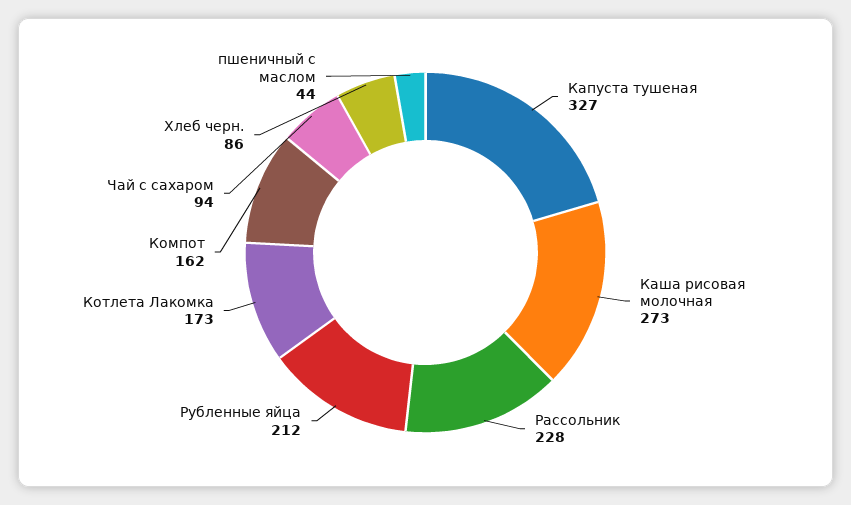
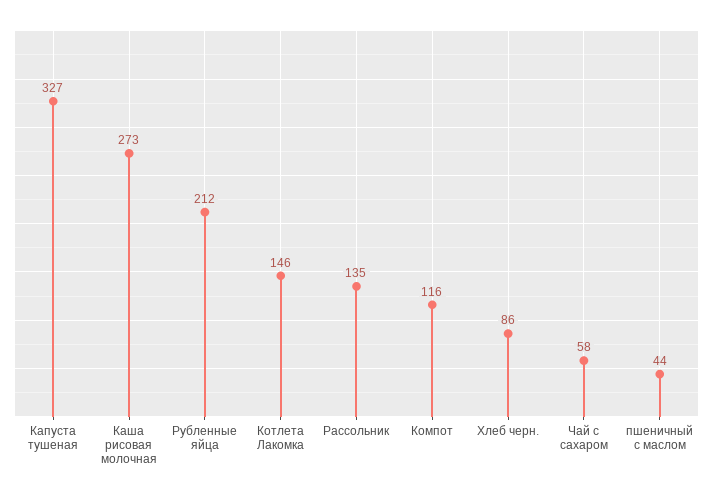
  {
    "Капуста тушеная": 327,
    "Каша рисовая молочная": 273,
-   "Рассольник": 228,
+   "Рассольник": 135,
    "Рубленные яйца": 212,
-   "Котлета Лакомка": 173,
+   "Котлета Лакомка": 146,
-   "Компот": 162,
+   "Компот": 116,
-   "Чай с сахаром": 94,
+   "Чай с сахаром": 58,
    "Хлеб черн.": 86,
    "пшеничный с маслом": 44
  }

# # # # #

What you need to do:
Copy out, from the material above, each line where the word "Котлета" is present.

Solution for this problem:
-   "Котлета Лакомка": 173,
+   "Котлета Лакомка": 146,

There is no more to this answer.